Monday, March 19, 2012

not the best way to make money, an odd myth none the less.

Tooth fairy.

So I’ve been seeing a lot of post from parents on my facebook about their kids loosing teeth and calling on the tooth fairy. Oh tooth fairy, I once believed in you in my simple youth. My mom seriously would leave quarters and it wasn’t until I found all my baby teeth in a lil box when I was like 10 that I was like OMG!...yea I was pretty naive. Oh well... in retrospect a fairy that comes and visits when youre sleeping sounds pretty frightening now. creepy. no wonders tons of scary movies have been made with a tooth fairy as the scary ass protagonist. in any case where did this mysterious lil pixie come from?

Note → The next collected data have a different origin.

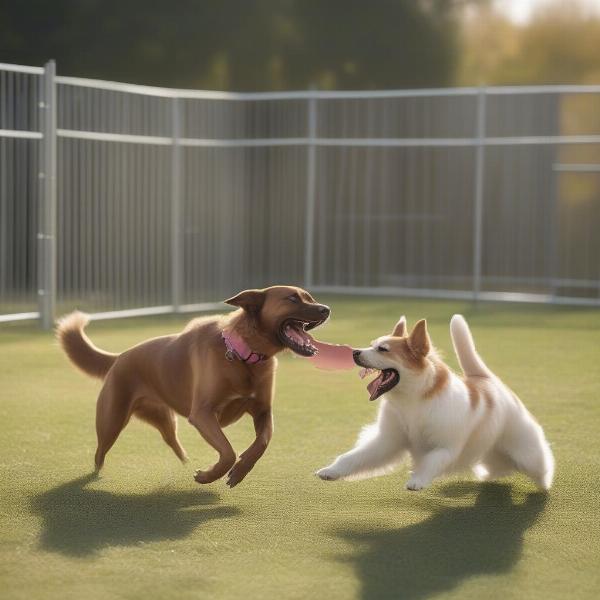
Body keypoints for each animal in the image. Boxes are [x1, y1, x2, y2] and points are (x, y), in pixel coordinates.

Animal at [56, 286, 330, 488]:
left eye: (310, 297)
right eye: (292, 298)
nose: (326, 309)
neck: (244, 354)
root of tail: (119, 357)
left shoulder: (263, 411)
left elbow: (262, 442)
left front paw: (239, 471)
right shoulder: (202, 414)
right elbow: (228, 451)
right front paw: (209, 475)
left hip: (165, 419)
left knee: (172, 440)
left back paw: (185, 461)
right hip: (111, 420)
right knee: (99, 453)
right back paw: (94, 477)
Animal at [316, 316, 556, 490]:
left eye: (382, 349)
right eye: (371, 345)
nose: (355, 353)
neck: (413, 399)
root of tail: (487, 379)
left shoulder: (445, 447)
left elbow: (430, 462)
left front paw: (417, 481)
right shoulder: (386, 442)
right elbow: (352, 458)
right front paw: (330, 471)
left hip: (526, 452)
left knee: (540, 465)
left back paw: (544, 484)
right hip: (492, 450)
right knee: (499, 467)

In early Europe, it was a tradition to bury baby teeth that fell out. When a child's sixth tooth falls out, it is a custom for parents to slip a gift or money from the tooth fairy under the child's pillow, but to leave the tooth as a reward. Some parents also leave trails of glitter on the floor, representing fairy dust.
In a lot of Latin American countries, instead of a fairy there is a mouse, or ratoncito perez that comes and leaves a gift for the teeth. And even better in some parts of Ireland there is a fairy mouse, totally the best of both worlds. Most people believe that a mouse is used to represent bringing in new teeth because a mouse has permanent teeth for life and if he brings you your new teeth, chances are they are for life. Clearly he failed me because I’ve had 3 root canals... that’s what I get for believing in the tooth fairy and not a lil mouse.

The reward left varies by country, the family's economic status, amounts the child's peers report receiving and other factors. A 2011 study found that American children receive $2.60 per tooth on average. Those are some rich kids. I only got a 50 cent piece. I thought I was fancy!